**EXERCISE**.
In the listing below, locate the line containing "X116380000Y-145950000D03*"; reproduce that line and all lines that follow it, unchanged.
--------
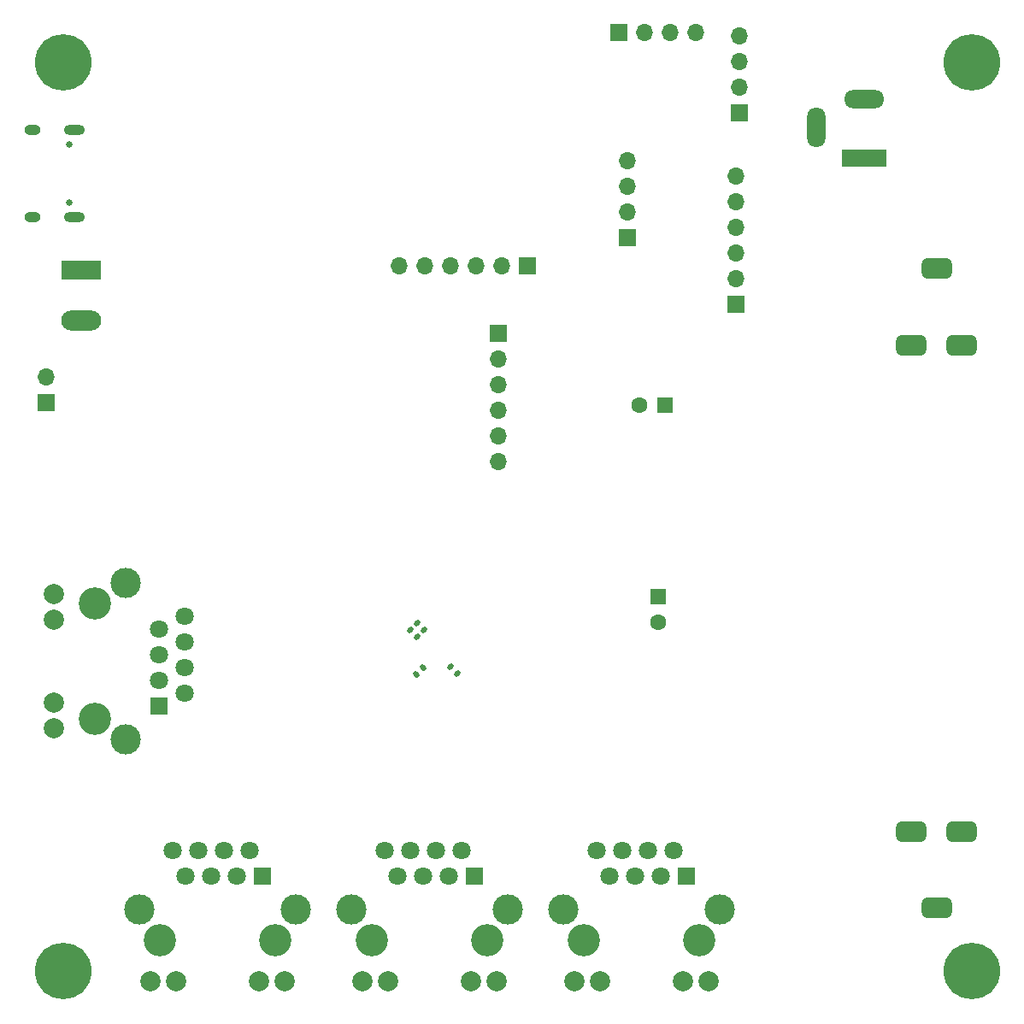
<source format=gbr>
%TF.GenerationSoftware,KiCad,Pcbnew,7.0.1*%
%TF.CreationDate,2023-06-29T20:29:04+03:00*%
%TF.ProjectId,Ethernet_switch_4out,45746865-726e-4657-945f-737769746368,rev?*%
%TF.SameCoordinates,Original*%
%TF.FileFunction,Soldermask,Bot*%
%TF.FilePolarity,Negative*%
%FSLAX46Y46*%
G04 Gerber Fmt 4.6, Leading zero omitted, Abs format (unit mm)*
G04 Created by KiCad (PCBNEW 7.0.1) date 2023-06-29 20:29:04*
%MOMM*%
%LPD*%
G01*
G04 APERTURE LIST*
G04 Aperture macros list*
%AMRoundRect*
0 Rectangle with rounded corners*
0 $1 Rounding radius*
0 $2 $3 $4 $5 $6 $7 $8 $9 X,Y pos of 4 corners*
0 Add a 4 corners polygon primitive as box body*
4,1,4,$2,$3,$4,$5,$6,$7,$8,$9,$2,$3,0*
0 Add four circle primitives for the rounded corners*
1,1,$1+$1,$2,$3*
1,1,$1+$1,$4,$5*
1,1,$1+$1,$6,$7*
1,1,$1+$1,$8,$9*
0 Add four rect primitives between the rounded corners*
20,1,$1+$1,$2,$3,$4,$5,0*
20,1,$1+$1,$4,$5,$6,$7,0*
20,1,$1+$1,$6,$7,$8,$9,0*
20,1,$1+$1,$8,$9,$2,$3,0*%
G04 Aperture macros list end*
%ADD10C,3.600000*%
%ADD11C,5.600000*%
%ADD12RoundRect,0.500000X-1.000000X-0.500000X1.000000X-0.500000X1.000000X0.500000X-1.000000X0.500000X0*%
%ADD13RoundRect,0.500000X1.000000X0.500000X-1.000000X0.500000X-1.000000X-0.500000X1.000000X-0.500000X0*%
%ADD14C,0.650000*%
%ADD15O,2.100000X1.000000*%
%ADD16O,1.600000X1.000000*%
%ADD17R,1.700000X1.700000*%
%ADD18O,1.700000X1.700000*%
%ADD19R,1.600000X1.600000*%
%ADD20C,1.600000*%
%ADD21R,3.960000X1.980000*%
%ADD22O,3.960000X1.980000*%
%ADD23R,4.400000X1.800000*%
%ADD24O,4.000000X1.800000*%
%ADD25O,1.800000X4.000000*%
%ADD26RoundRect,0.140000X0.219203X0.021213X0.021213X0.219203X-0.219203X-0.021213X-0.021213X-0.219203X0*%
%ADD27C,3.200000*%
%ADD28R,1.800000X1.800000*%
%ADD29C,1.800000*%
%ADD30C,2.000000*%
%ADD31C,3.000000*%
%ADD32RoundRect,0.140000X-0.219203X-0.021213X-0.021213X-0.219203X0.219203X0.021213X0.021213X0.219203X0*%
%ADD33RoundRect,0.140000X-0.021213X0.219203X-0.219203X0.021213X0.021213X-0.219203X0.219203X-0.021213X0*%
G04 APERTURE END LIST*
D10*
%TO.C,H2*%
X145000000Y-55000000D03*
D11*
X145000000Y-55000000D03*
%TD*%
D12*
%TO.C,J13*%
X141500000Y-75400000D03*
X144000000Y-83000000D03*
X139000000Y-83000000D03*
D13*
X144000000Y-131133000D03*
X139000000Y-131133000D03*
X141500000Y-138733000D03*
%TD*%
D14*
%TO.C,J4*%
X55600000Y-63110000D03*
X55600000Y-68890000D03*
D15*
X56130000Y-61680000D03*
D16*
X51950000Y-61680000D03*
D15*
X56130000Y-70320000D03*
D16*
X51950000Y-70320000D03*
%TD*%
D17*
%TO.C,J6*%
X110880000Y-72290000D03*
D18*
X110880000Y-69750000D03*
X110880000Y-67210000D03*
X110880000Y-64670000D03*
%TD*%
D19*
%TO.C,C64*%
X114580000Y-88915000D03*
D20*
X112080000Y-88915000D03*
%TD*%
D17*
%TO.C,J1*%
X122000000Y-60000000D03*
D18*
X122000000Y-57460000D03*
X122000000Y-54920000D03*
X122000000Y-52380000D03*
%TD*%
D21*
%TO.C,J12*%
X56790000Y-75515000D03*
D22*
X56790000Y-80515000D03*
%TD*%
D10*
%TO.C,H4*%
X55000000Y-145000000D03*
D11*
X55000000Y-145000000D03*
%TD*%
D17*
%TO.C,J11*%
X53320000Y-88625000D03*
D18*
X53320000Y-86085000D03*
%TD*%
D17*
%TO.C,J5*%
X110000000Y-52000000D03*
D18*
X112540000Y-52000000D03*
X115080000Y-52000000D03*
X117620000Y-52000000D03*
%TD*%
D17*
%TO.C,J3*%
X100940000Y-75140000D03*
D18*
X98400000Y-75140000D03*
X95860000Y-75140000D03*
X93320000Y-75140000D03*
X90780000Y-75140000D03*
X88240000Y-75140000D03*
%TD*%
D17*
%TO.C,J15*%
X121620000Y-78940000D03*
D18*
X121620000Y-76400000D03*
X121620000Y-73860000D03*
X121620000Y-71320000D03*
X121620000Y-68780000D03*
X121620000Y-66240000D03*
%TD*%
D10*
%TO.C,H3*%
X145000000Y-145000000D03*
D11*
X145000000Y-145000000D03*
%TD*%
D17*
%TO.C,J2*%
X98120000Y-81790000D03*
D18*
X98120000Y-84330000D03*
X98120000Y-86870000D03*
X98120000Y-89410000D03*
X98120000Y-91950000D03*
X98120000Y-94490000D03*
%TD*%
D10*
%TO.C,H1*%
X55000000Y-55000000D03*
D11*
X55000000Y-55000000D03*
%TD*%
D23*
%TO.C,J14*%
X134360000Y-64430000D03*
D24*
X134360000Y-58630000D03*
D25*
X129560000Y-61430000D03*
%TD*%
D19*
%TO.C,C69*%
X113890000Y-107910000D03*
D20*
X113890000Y-110410000D03*
%TD*%
D26*
%TO.C,C7*%
X90039411Y-111869411D03*
X89360589Y-111190589D03*
%TD*%
D27*
%TO.C,J9*%
X97000000Y-141890000D03*
X85570000Y-141890000D03*
D28*
X95730000Y-135540000D03*
D29*
X94460000Y-133000000D03*
X93190000Y-135540000D03*
X91920000Y-133000000D03*
X90650000Y-135540000D03*
X89380000Y-133000000D03*
X88110000Y-135540000D03*
X86840000Y-133000000D03*
D30*
X97920000Y-145950000D03*
X95380000Y-145950000D03*
X87200000Y-145950000D03*
X84660000Y-145950000D03*
D31*
X99040000Y-138840000D03*
X83540000Y-138840000D03*
%TD*%
D27*
%TO.C,J8*%
X76000000Y-141890000D03*
X64570000Y-141890000D03*
D28*
X74730000Y-135540000D03*
D29*
X73460000Y-133000000D03*
X72190000Y-135540000D03*
X70920000Y-133000000D03*
X69650000Y-135540000D03*
X68380000Y-133000000D03*
X67110000Y-135540000D03*
X65840000Y-133000000D03*
D30*
X76920000Y-145950000D03*
X74380000Y-145950000D03*
X66200000Y-145950000D03*
X63660000Y-145950000D03*
D31*
X78040000Y-138840000D03*
X62540000Y-138840000D03*
%TD*%
D27*
%TO.C,J7*%
X58110000Y-120000000D03*
X58110000Y-108570000D03*
D28*
X64460000Y-118730000D03*
D29*
X67000000Y-117460000D03*
X64460000Y-116190000D03*
X67000000Y-114920000D03*
X64460000Y-113650000D03*
X67000000Y-112380000D03*
X64460000Y-111110000D03*
X67000000Y-109840000D03*
D30*
X54050000Y-120920000D03*
X54050000Y-118380000D03*
X54050000Y-110200000D03*
X54050000Y-107660000D03*
D31*
X61160000Y-122040000D03*
X61160000Y-106540000D03*
%TD*%
D32*
%TO.C,C9*%
X93371178Y-114821178D03*
X94050000Y-115500000D03*
%TD*%
D27*
%TO.C,J10*%
X118000000Y-141890000D03*
X106570000Y-141890000D03*
D28*
X116730000Y-135540000D03*
D29*
X115460000Y-133000000D03*
X114190000Y-135540000D03*
X112920000Y-133000000D03*
X111650000Y-135540000D03*
X110380000Y-133000000D03*
X109110000Y-135540000D03*
X107840000Y-133000000D03*
D30*
X118920000Y-145950000D03*
X116380000Y-145950000D03*
X108200000Y-145950000D03*
X105660000Y-145950000D03*
D31*
X120040000Y-138840000D03*
X104540000Y-138840000D03*
%TD*%
D33*
%TO.C,C1*%
X90640000Y-114870000D03*
X89961178Y-115548822D03*
%TD*%
D26*
%TO.C,C2*%
X90739411Y-111189411D03*
X90060589Y-110510589D03*
%TD*%
M02*

</source>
--------
**WRITTEN REPLY**.
X116380000Y-145950000D03*
X108200000Y-145950000D03*
X105660000Y-145950000D03*
D31*
X120040000Y-138840000D03*
X104540000Y-138840000D03*
%TD*%
D33*
%TO.C,C1*%
X90640000Y-114870000D03*
X89961178Y-115548822D03*
%TD*%
D26*
%TO.C,C2*%
X90739411Y-111189411D03*
X90060589Y-110510589D03*
%TD*%
M02*

</source>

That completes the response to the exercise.